Creating your own Plugin for the Kafka Monitor allows you to customize your own Kafka API’s or processing python scripts to allow new functionality to be added to the Kafka Monitor. You will need two new files in the plugins directory, a json file for schema validation, and a python plugin file to define how you would like to process valid incoming objects.

The following python code template should be used when creating a new plugin:

plugins/new_plugin.py

from base_handler import BaseHandler


class NewPlugin(BaseHandler):

    schema = "new_schema.json"

    def setup(self, settings):
        '''
        Setup your plugin here
        '''
        pass

    def handle(self, dict):
        '''
        Processes a valid API request

        @param dict: a valid dictionary object
        '''
        pass

The plugin class should inherit from the BaseHandler plugin class, which will allow easy integration into the plugin framework. The setup() method is passed a dictionary created from the settings loaded from your local and default settings files. You should set up connections or other variables here to be used in your handle method.

The handle() method is passed a dictionary object when a valid object comes into the Kafka Monitor. It will not receive invalid objects, so you can assume that any object passed into the function is valid according to your json schema file defined in the schema variable at the top of the class.

The JSON Schema defines the type of objects you would like to to process. Below is an example:

plugins/new_schema.json

{
    "type": "object",
    "properties": {
        "uuid": {
            "type": "string",
            "minLength": 1,
            "maxLength": 40
        },
        "my_string": {
            "type": "string",
            "minLength": 1,
            "maxLength": 100
        }
    },
    "required": [
        "uuid",
        "my_string"
    ]
}

In the handle() method, you would receive objects that have both a uuid field and a my_string field. You are now free to do any additional processing, storage, or manipulation of the object within your plugin!

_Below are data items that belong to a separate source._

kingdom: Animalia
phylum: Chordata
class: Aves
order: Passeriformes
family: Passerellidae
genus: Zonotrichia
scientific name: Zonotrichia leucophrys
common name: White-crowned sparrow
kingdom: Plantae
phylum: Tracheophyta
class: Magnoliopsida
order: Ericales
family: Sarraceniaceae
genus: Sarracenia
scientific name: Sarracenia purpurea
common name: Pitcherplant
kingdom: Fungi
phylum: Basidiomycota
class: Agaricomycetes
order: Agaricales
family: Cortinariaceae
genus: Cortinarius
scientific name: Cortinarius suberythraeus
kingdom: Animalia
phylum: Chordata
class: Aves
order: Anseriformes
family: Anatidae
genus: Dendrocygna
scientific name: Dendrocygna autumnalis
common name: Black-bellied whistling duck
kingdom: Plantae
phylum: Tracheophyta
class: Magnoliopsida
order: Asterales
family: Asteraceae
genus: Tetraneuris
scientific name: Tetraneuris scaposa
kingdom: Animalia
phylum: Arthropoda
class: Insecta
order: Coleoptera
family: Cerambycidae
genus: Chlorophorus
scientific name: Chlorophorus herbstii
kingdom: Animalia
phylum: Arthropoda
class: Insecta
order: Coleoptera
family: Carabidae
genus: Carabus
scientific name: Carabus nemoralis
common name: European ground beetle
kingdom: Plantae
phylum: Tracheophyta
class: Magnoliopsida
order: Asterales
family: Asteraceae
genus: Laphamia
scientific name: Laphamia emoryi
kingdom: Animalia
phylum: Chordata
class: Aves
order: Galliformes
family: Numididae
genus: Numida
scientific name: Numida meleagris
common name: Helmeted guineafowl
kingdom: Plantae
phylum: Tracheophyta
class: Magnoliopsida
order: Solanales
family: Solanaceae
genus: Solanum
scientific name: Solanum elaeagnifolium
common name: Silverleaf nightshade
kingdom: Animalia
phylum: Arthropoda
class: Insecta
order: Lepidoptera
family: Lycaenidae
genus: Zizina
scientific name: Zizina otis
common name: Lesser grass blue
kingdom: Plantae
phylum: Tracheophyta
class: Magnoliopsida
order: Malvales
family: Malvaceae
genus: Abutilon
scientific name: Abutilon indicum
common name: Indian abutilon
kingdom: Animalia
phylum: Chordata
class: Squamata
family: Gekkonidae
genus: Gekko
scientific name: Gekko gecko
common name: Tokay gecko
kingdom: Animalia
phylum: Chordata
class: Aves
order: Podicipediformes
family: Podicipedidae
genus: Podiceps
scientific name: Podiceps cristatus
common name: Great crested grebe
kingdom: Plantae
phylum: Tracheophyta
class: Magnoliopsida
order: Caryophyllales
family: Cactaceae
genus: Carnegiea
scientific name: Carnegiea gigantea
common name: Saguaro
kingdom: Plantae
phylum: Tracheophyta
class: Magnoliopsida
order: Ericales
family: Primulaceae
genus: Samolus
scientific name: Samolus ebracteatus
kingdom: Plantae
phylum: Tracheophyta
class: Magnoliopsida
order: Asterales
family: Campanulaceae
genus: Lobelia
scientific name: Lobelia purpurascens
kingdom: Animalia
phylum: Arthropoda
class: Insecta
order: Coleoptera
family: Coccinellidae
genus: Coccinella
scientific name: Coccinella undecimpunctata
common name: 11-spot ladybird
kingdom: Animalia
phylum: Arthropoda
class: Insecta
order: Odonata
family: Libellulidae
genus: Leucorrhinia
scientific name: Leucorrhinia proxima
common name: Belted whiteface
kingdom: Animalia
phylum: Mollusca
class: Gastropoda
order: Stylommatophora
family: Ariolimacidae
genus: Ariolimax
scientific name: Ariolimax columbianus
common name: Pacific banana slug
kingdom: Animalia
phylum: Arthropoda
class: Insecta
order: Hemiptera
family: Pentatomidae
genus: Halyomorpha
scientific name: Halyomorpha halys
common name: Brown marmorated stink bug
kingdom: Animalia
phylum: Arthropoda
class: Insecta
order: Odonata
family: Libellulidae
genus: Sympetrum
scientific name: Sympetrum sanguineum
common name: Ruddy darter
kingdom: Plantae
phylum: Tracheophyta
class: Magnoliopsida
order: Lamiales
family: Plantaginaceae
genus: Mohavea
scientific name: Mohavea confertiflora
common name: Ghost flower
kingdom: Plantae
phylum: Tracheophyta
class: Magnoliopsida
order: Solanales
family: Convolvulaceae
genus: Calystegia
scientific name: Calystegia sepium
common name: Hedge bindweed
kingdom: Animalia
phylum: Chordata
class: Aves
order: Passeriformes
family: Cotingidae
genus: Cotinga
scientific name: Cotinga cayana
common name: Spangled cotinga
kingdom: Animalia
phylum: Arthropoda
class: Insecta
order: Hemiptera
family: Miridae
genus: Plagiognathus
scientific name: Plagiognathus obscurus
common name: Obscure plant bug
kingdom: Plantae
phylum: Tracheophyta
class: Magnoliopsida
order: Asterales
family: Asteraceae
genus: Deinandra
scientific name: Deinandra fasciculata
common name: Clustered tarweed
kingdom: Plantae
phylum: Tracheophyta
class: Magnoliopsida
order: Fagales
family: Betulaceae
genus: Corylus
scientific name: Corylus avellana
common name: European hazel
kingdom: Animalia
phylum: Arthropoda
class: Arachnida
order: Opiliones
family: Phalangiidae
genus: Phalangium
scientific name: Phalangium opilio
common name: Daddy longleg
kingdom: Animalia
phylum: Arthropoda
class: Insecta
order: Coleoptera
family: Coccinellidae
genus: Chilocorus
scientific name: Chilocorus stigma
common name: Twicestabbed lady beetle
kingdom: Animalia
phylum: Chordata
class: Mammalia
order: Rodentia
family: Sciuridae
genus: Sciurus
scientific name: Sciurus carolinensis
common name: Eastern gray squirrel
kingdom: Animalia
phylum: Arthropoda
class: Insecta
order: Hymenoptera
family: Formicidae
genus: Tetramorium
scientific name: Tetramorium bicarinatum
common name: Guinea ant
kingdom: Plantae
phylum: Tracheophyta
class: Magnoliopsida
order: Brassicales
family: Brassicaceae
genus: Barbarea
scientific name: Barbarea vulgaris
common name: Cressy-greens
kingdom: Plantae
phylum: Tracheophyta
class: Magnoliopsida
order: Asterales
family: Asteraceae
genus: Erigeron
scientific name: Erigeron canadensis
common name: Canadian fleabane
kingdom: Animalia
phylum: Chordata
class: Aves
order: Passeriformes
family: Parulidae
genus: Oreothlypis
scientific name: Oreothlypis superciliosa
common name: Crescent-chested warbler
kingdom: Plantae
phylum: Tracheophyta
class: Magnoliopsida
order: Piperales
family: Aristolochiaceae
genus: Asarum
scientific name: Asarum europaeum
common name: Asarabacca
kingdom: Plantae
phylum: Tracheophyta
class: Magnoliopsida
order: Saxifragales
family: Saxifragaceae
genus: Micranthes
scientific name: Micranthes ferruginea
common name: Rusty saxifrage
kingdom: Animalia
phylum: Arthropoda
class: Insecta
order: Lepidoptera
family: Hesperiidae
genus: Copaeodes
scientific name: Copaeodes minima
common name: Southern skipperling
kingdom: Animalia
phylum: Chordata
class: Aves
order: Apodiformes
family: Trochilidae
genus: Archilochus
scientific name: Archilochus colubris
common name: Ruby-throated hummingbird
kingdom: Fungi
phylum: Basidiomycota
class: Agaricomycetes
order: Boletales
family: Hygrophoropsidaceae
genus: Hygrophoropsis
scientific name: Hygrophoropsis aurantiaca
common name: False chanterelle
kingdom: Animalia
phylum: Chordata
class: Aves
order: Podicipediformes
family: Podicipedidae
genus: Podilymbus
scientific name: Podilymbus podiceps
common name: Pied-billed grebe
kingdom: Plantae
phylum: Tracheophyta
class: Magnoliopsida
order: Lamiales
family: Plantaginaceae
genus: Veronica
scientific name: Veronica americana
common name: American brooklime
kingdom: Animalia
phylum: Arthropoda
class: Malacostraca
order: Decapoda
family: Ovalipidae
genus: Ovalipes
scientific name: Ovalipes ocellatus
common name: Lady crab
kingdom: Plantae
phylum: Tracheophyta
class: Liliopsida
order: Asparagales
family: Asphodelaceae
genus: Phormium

You now should add it to your localsettings.py file.

localsettings.py

PLUGINS = {
    'plugins.new_plugin.NewPlugin': 400,
}

You have now told the Kafka Monitor to load not only the default plugins, but your new plugin as well with a rank of 400. If you restart your Kafka Monitor the plugin will be loaded.

Additional Info

Every Kafka Monitor plugin is provided a Scrapy Cluster logger, under the variable name self.logger. You can use this logger to generate debug, info, warnings, or any other log output you need to help gather information from your plugin. This is the same logger that the Kafka Monitor uses, so your desired settings will be preserved.